*Task brief:* Pictures don't belong in the copy; print all the records exactly.

*Source material:*
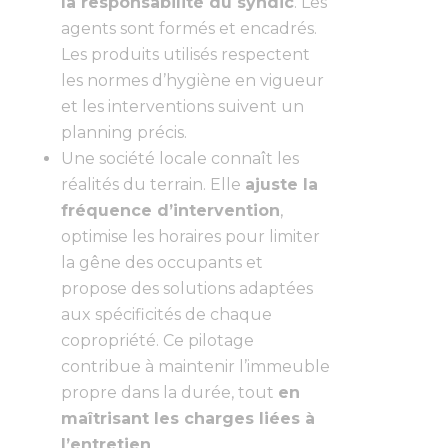
la responsabilité du syndic
. Les
agents sont formés et encadrés.
Les produits utilisés respectent
les normes d’hygiène en vigueur
et les interventions suivent un
planning précis.
Une société locale connaît les
réalités du terrain. Elle
ajuste la
fréquence d’intervention
,
optimise les horaires pour limiter
la gêne des occupants et
propose des solutions adaptées
aux spécificités de chaque
copropriété. Ce pilotage
contribue à maintenir l’immeuble
propre dans la durée, tout
en
maîtrisant les charges liées à
l’entretien
.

*Expected answer:*
la responsabilité du syndic
. Les
agents sont formés et encadrés.
Les produits utilisés respectent
les normes d’hygiène en vigueur
et les interventions suivent un
planning précis.
Une société locale connaît les
réalités du terrain. Elle
ajuste la
fréquence d’intervention
,
optimise les horaires pour limiter
la gêne des occupants et
propose des solutions adaptées
aux spécificités de chaque
copropriété. Ce pilotage
contribue à maintenir l’immeuble
propre dans la durée, tout
en
maîtrisant les charges liées à
l’entretien
.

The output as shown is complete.